The result is there are thousands who simply collect Leicas leaving them languishing in glass cases rather than using them to capture images. So it was no surprise that when one of the rarest Leicas of all came up for auction in Germany this winter it fetched a record price of €336,000 or about £240,000. The ‘O’ series camera was the first of a small number of prototypes to test the market for the new design in 1923. Not unique but very, very rare and possibly the only one still available to come on the market.

Not all Leicas are worth as much as a house. You can get a good series III (1935-1957) with lens for a couple of hundred pounds. But unusual models, including those with World War II connections, can be worth rather more. And many are still lying unrecognised in lofts and garages.

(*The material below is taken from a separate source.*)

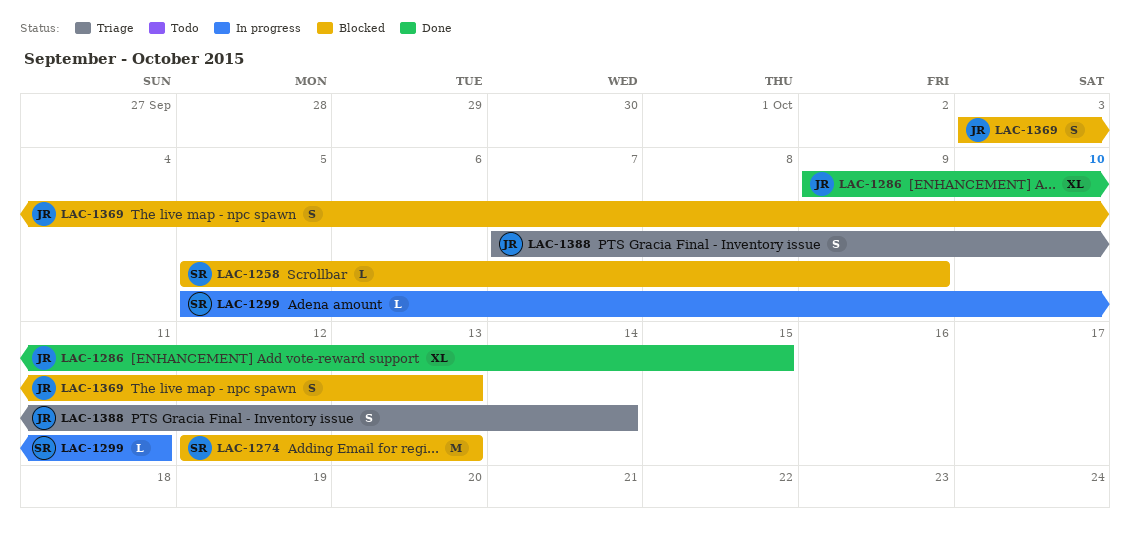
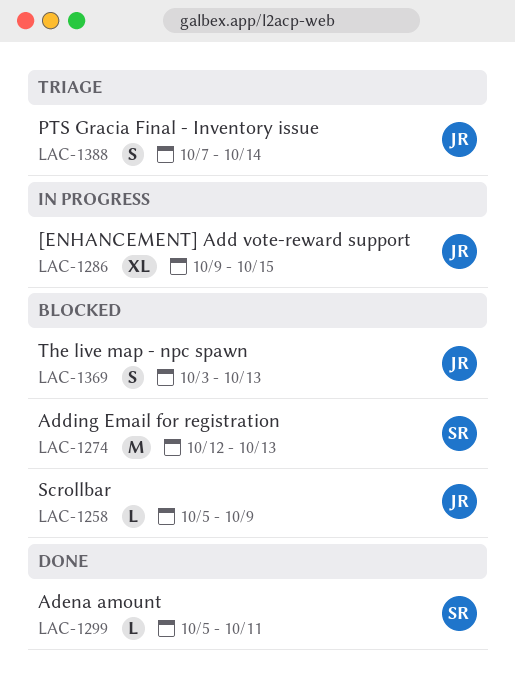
LAC-1258, owner: SR -> JR
LAC-1286, status: Done -> In progress
LAC-1299, status: In progress -> Done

More from he Photographic Collectors’ Club of Great Britain www.nanites.co.uk/pccgb or the Leica Historical Society of America www.lhsa.org

Pound replaced by euro
From 1 January 2008 the pound has been replaced by the euro. Yes, really. Not in the UK of course but in Cyprus as it becomes the 15th member of the EU – along with Malta – to adopt the single currency. More will follow. Lithuania and Slovakia in a year’s time and they will be joined by Bulgaria, the Czech Republic and Estonia in 2010 and probably by Hungary and Poland a year after that. People in Denmark and Sweden have both voted against joining the euro and the UK now seems further from joining than ever. So the pound here at least seems safe.